━━━━━ DATA TO EXAMINE ━━━━━

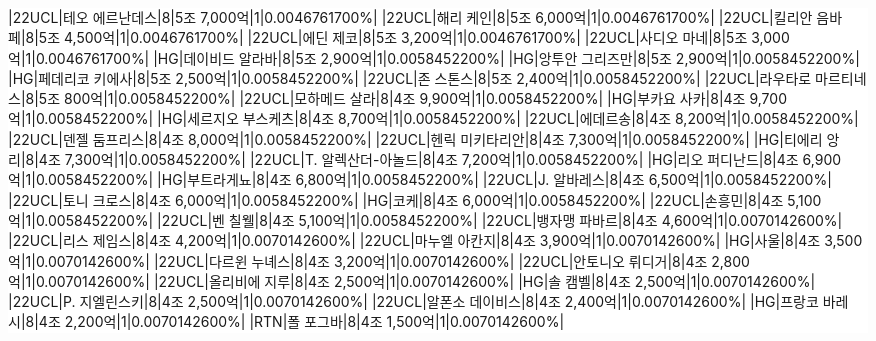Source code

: |22UCL|테오 에르난데스|8|5조 7,000억|1|0.0046761700%|
|22UCL|해리 케인|8|5조 6,000억|1|0.0046761700%|
|22UCL|킬리안 음바페|8|5조 4,500억|1|0.0046761700%|
|22UCL|에딘 제코|8|5조 3,200억|1|0.0046761700%|
|22UCL|사디오 마네|8|5조 3,000억|1|0.0046761700%|
|HG|데이비드 알라바|8|5조 2,900억|1|0.0058452200%|
|HG|앙투안 그리즈만|8|5조 2,900억|1|0.0058452200%|
|HG|페데리코 키에사|8|5조 2,500억|1|0.0058452200%|
|22UCL|존 스톤스|8|5조 2,400억|1|0.0058452200%|
|22UCL|라우타로 마르티네스|8|5조 800억|1|0.0058452200%|
|22UCL|모하메드 살라|8|4조 9,900억|1|0.0058452200%|
|HG|부카요 사카|8|4조 9,700억|1|0.0058452200%|
|HG|세르지오 부스케츠|8|4조 8,700억|1|0.0058452200%|
|22UCL|에데르송|8|4조 8,200억|1|0.0058452200%|
|22UCL|덴젤 둠프리스|8|4조 8,000억|1|0.0058452200%|
|22UCL|헨릭 미키타리안|8|4조 7,300억|1|0.0058452200%|
|HG|티에리 앙리|8|4조 7,300억|1|0.0058452200%|
|22UCL|T. 알렉산더-아놀드|8|4조 7,200억|1|0.0058452200%|
|HG|리오 퍼디난드|8|4조 6,900억|1|0.0058452200%|
|HG|부트라게뇨|8|4조 6,800억|1|0.0058452200%|
|22UCL|J. 알바레스|8|4조 6,500억|1|0.0058452200%|
|22UCL|토니 크로스|8|4조 6,000억|1|0.0058452200%|
|HG|코케|8|4조 6,000억|1|0.0058452200%|
|22UCL|손흥민|8|4조 5,100억|1|0.0058452200%|
|22UCL|벤 칠웰|8|4조 5,100억|1|0.0058452200%|
|22UCL|뱅자맹 파바르|8|4조 4,600억|1|0.0070142600%|
|22UCL|리스 제임스|8|4조 4,200억|1|0.0070142600%|
|22UCL|마누엘 아칸지|8|4조 3,900억|1|0.0070142600%|
|HG|사울|8|4조 3,500억|1|0.0070142600%|
|22UCL|다르윈 누녜스|8|4조 3,200억|1|0.0070142600%|
|22UCL|안토니오 뤼디거|8|4조 2,800억|1|0.0070142600%|
|22UCL|올리비에 지루|8|4조 2,500억|1|0.0070142600%|
|HG|솔 캠벨|8|4조 2,500억|1|0.0070142600%|
|22UCL|P. 지엘린스키|8|4조 2,500억|1|0.0070142600%|
|22UCL|알폰소 데이비스|8|4조 2,400억|1|0.0070142600%|
|HG|프랑코 바레시|8|4조 2,200억|1|0.0070142600%|
|RTN|폴 포그바|8|4조 1,500억|1|0.0070142600%|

━━━━━

■ **WORK ITEM**:
Reproduce the material word for word, pictures excluded.

■ **EXERCISE SOLUTION**:
Source code

: |22UCL|테오 에르난데스|8|5조 7,000억|1|0.0046761700%|
|22UCL|해리 케인|8|5조 6,000억|1|0.0046761700%|
|22UCL|킬리안 음바페|8|5조 4,500억|1|0.0046761700%|
|22UCL|에딘 제코|8|5조 3,200억|1|0.0046761700%|
|22UCL|사디오 마네|8|5조 3,000억|1|0.0046761700%|
|HG|데이비드 알라바|8|5조 2,900억|1|0.0058452200%|
|HG|앙투안 그리즈만|8|5조 2,900억|1|0.0058452200%|
|HG|페데리코 키에사|8|5조 2,500억|1|0.0058452200%|
|22UCL|존 스톤스|8|5조 2,400억|1|0.0058452200%|
|22UCL|라우타로 마르티네스|8|5조 800억|1|0.0058452200%|
|22UCL|모하메드 살라|8|4조 9,900억|1|0.0058452200%|
|HG|부카요 사카|8|4조 9,700억|1|0.0058452200%|
|HG|세르지오 부스케츠|8|4조 8,700억|1|0.0058452200%|
|22UCL|에데르송|8|4조 8,200억|1|0.0058452200%|
|22UCL|덴젤 둠프리스|8|4조 8,000억|1|0.0058452200%|
|22UCL|헨릭 미키타리안|8|4조 7,300억|1|0.0058452200%|
|HG|티에리 앙리|8|4조 7,300억|1|0.0058452200%|
|22UCL|T. 알렉산더-아놀드|8|4조 7,200억|1|0.0058452200%|
|HG|리오 퍼디난드|8|4조 6,900억|1|0.0058452200%|
|HG|부트라게뇨|8|4조 6,800억|1|0.0058452200%|
|22UCL|J. 알바레스|8|4조 6,500억|1|0.0058452200%|
|22UCL|토니 크로스|8|4조 6,000억|1|0.0058452200%|
|HG|코케|8|4조 6,000억|1|0.0058452200%|
|22UCL|손흥민|8|4조 5,100억|1|0.0058452200%|
|22UCL|벤 칠웰|8|4조 5,100억|1|0.0058452200%|
|22UCL|뱅자맹 파바르|8|4조 4,600억|1|0.0070142600%|
|22UCL|리스 제임스|8|4조 4,200억|1|0.0070142600%|
|22UCL|마누엘 아칸지|8|4조 3,900억|1|0.0070142600%|
|HG|사울|8|4조 3,500억|1|0.0070142600%|
|22UCL|다르윈 누녜스|8|4조 3,200억|1|0.0070142600%|
|22UCL|안토니오 뤼디거|8|4조 2,800억|1|0.0070142600%|
|22UCL|올리비에 지루|8|4조 2,500억|1|0.0070142600%|
|HG|솔 캠벨|8|4조 2,500억|1|0.0070142600%|
|22UCL|P. 지엘린스키|8|4조 2,500억|1|0.0070142600%|
|22UCL|알폰소 데이비스|8|4조 2,400억|1|0.0070142600%|
|HG|프랑코 바레시|8|4조 2,200억|1|0.0070142600%|
|RTN|폴 포그바|8|4조 1,500억|1|0.0070142600%|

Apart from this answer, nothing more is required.